Abstract:
The eighth most common cause of death and the top cause of death for people aged
5-29 are traffic accidents. Automated vehicles and driver-assistance systems have emerged
as a promising alternative to lower the number of fatalities in traffic accidents and provide
a safer and more effective transportation system. Accurate driver maneuver prediction in a
dynamic traffic scene remains a difficult topic due to its complexity, despite the considerable
attention of researchers and industry. Driver maneuver prediction is a technique used by
advanced driving assistance systems (ADAS) systems to give the driver early warnings and
help. For instance, the system can inform the user if the driver is about to make a lane
change without indicating.

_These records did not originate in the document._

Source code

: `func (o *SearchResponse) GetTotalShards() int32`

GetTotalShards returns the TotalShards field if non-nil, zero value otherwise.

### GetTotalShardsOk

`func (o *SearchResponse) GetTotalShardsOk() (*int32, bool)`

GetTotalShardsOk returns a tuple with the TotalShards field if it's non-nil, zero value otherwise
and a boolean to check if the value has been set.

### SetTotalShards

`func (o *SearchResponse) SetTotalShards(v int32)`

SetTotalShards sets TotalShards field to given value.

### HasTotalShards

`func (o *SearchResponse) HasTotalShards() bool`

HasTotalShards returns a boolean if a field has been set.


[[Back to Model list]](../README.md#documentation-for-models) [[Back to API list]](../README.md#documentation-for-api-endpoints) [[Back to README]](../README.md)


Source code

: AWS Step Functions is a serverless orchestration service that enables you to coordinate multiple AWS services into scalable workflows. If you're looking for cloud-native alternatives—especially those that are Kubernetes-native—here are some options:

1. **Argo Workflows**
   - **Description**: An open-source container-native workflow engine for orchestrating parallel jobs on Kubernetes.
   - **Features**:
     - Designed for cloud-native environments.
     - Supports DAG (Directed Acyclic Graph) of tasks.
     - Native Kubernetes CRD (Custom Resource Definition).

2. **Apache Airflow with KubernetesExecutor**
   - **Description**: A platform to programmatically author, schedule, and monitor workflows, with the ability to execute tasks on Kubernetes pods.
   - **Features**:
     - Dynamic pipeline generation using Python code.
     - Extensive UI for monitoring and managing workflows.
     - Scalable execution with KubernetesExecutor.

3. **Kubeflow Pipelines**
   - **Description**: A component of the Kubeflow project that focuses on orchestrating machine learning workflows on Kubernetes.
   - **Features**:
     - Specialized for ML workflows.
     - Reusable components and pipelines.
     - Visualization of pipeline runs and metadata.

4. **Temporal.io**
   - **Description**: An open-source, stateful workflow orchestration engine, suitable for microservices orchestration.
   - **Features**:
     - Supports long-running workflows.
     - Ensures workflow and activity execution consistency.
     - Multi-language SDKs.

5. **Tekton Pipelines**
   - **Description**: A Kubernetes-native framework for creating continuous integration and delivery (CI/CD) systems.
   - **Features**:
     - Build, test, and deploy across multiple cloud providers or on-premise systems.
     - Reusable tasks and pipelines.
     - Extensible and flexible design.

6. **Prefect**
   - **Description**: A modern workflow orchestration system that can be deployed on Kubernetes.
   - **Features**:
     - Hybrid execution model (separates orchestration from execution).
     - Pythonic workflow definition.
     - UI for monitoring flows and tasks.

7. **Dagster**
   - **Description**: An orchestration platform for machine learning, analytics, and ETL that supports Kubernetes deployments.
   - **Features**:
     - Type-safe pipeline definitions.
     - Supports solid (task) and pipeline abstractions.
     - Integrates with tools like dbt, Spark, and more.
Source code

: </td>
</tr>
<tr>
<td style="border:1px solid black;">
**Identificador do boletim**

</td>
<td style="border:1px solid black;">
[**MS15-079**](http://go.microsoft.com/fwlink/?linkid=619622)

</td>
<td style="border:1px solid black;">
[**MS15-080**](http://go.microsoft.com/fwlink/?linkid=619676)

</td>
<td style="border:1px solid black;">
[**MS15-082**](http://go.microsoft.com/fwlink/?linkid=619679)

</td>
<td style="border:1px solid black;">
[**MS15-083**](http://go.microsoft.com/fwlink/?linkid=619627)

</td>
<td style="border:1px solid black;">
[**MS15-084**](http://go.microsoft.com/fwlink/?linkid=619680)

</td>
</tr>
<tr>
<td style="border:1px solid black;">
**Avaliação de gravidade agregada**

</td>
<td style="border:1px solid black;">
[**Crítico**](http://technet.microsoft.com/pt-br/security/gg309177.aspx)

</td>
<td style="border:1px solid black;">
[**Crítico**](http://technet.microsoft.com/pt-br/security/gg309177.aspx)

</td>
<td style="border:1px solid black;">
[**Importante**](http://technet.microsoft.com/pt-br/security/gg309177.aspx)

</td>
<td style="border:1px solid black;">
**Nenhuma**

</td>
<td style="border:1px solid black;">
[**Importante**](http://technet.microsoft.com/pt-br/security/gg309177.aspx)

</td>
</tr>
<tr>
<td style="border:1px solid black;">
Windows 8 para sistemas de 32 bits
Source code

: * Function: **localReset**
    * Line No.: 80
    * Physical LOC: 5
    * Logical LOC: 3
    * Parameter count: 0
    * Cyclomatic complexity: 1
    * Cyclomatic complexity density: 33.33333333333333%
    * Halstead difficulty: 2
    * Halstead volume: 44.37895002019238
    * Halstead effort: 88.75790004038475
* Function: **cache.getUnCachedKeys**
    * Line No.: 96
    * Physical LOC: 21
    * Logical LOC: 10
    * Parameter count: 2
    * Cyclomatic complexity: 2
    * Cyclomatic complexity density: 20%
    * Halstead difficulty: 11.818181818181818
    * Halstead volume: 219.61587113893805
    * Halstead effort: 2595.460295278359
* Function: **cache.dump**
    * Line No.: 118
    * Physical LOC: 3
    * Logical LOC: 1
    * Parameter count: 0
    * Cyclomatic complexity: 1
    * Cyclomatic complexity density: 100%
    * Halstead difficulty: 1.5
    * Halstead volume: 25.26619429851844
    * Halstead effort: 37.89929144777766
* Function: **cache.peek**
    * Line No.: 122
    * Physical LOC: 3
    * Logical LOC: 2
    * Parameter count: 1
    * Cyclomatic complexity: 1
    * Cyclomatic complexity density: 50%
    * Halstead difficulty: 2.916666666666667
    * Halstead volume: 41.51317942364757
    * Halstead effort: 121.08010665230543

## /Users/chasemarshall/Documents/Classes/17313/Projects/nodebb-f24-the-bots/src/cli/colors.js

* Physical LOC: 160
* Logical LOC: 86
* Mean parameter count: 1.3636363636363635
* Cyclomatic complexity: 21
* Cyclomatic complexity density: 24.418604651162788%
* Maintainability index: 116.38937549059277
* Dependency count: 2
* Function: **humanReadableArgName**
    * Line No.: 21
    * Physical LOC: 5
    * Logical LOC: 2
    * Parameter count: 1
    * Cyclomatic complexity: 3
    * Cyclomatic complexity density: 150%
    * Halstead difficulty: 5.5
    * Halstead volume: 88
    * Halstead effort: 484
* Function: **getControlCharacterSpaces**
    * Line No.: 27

This project deals with accurately predicting the maneuver of
the driver with the help of a deep learning model that utilizes feature fusion from various
data. The dataset is simulated from the Car Learning to Act simulator (CARLA) from which
driver face video, road video, and data from 12 sensors of the car are logged at 20 Hertz. The
model incorporates U-shaped encoder-decoder network architecture (UNET) trained with the
DRI(EYE)VE dataset to gauge the points of attention of the driver which is then used to
extract the points of interest from the road video. A face landmark model is also incorporated
by the model to retrieve essential features from the driver face video. These three features
are fused and are fed into an long short term memory (LSTM) model for contextual learning
and finally, the maneuver at a certain time ahead is classified. Experimental results have
shown that the feature fusion model obtained an accuracy of 80.19%, an overall precision of
87.93%, an overall recall of 87.95%, and an F1 score of 87.80%.